You Only Absorb 2% More Protein From Animals Products vs. Plants
New research finds that the protein in meat alternatives made from wheat and soy may not be digested as well as protein from chicken breast.
“We were not surprised,” Osvaldo H. Campanella, Professor, Carl E. Haas Endowed Chair in Food Industries, Department of Food Science and Technology at Ohio State University, told Healthline.
“In fact, we were expecting that the amino acid profiles would be different after the digestion of chicken meat and plant-based meat if we consider the different protein make up of these two sources,” he continued.
The study was published recently in the American Chemical Society’s (ACS) Journal of Agricultural and Food Chemistry.
Meat substitutes made from high protein plants
Plant-based meat substitutes are often made with plants containing high amounts of protein, which are dehydrated into a powder and mixed with seasoning.
This mix is then heated, moistened and extruded into its final form.
For this study, researchers created a model meat alternative made of soy and wheat gluten using the extrusion process.
Cooked pieces of plant-based alternative and chicken meat were ground up and broken down with an enzyme that humans use to digest food using “in vitro” (artificial environment such as a petri dish) tests.
Nutrients not absorbed as well by human cells
For the experiment, Campanella and the team grew a layer of the human cell line that mimics the lining of the human intestine in a dish that was divided into two chambers.
Then they used enzymes from the stomach and small intestine to digest the meat alternative and cooked chicken breast before placing each digested food in the chamber of the dish containing the cell layer.

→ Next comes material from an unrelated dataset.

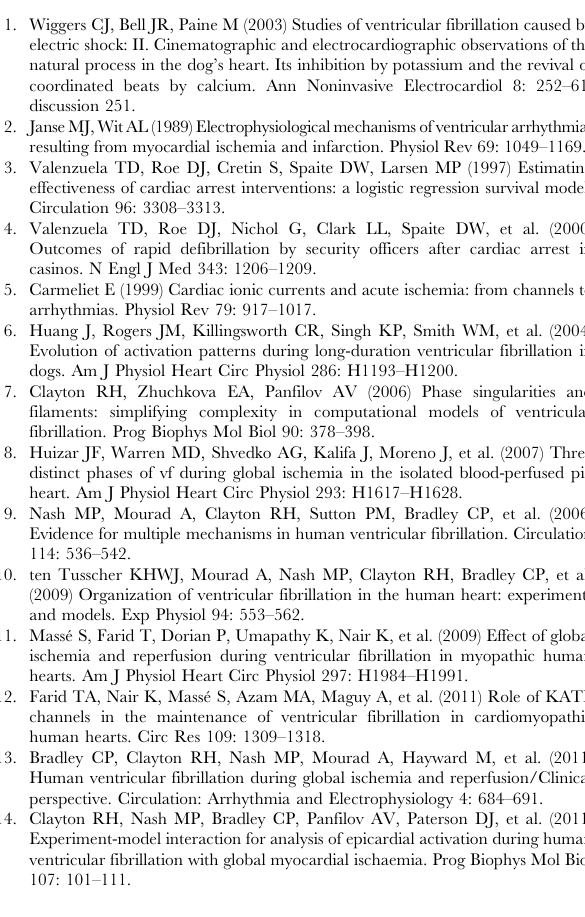
averaged over 1 s window with standard deviation. Blue: smoothed curve that we used for our fitting. Red: extracellular potassium concentration. Green: fraction of activated K ATP channels. (TIF) Figure S9 Evolution of hypoxia and hyperkalemia in the course of global ischemia for the patient H065 in [13], estimated by our fitting method. Pink: clinical data on the dominant frequency, averaged over 1 s window with standard deviation. Blue: smoothed curve that we used for our fitting. Red: extracellular potassium concentration. Green: fraction of activated K ATP channels. (TIF) Figure S10 Evolution of hypoxia and hyperkalemia in the course of global ischemia for the patient H066 in [13], estimated by our fitting method. Pink: clinical data on the dominant frequency, averaged over 1 s window with standard deviation. Blue: smoothed curve that we used for our fitting. Red: extracellular potassium concentration. Green: fraction of activated K ATP channels.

In order to reach the second chamber of the dish, the digested food would need to first pass through the cell layer.
Next, they measured the amount of peptides that passed through the layer of gut cells and into the second chamber. This helped them estimate how much protein may be absorbed in the gut.
“Peptides found in our diet can be naturally available in the food we eat or come from larger proteins that are broken down into peptides and amino acids by the digestive enzymes in the body,” explained Dani Rodriguez-Brindicci, MS, RDN, Director, Clinical Nutrition, Torrance Memorial Medical Center in California.
She added that peptides have many essential biological functions such as anti-inflammation, anti-hypertensive, anti-microbial, and antioxidant properties.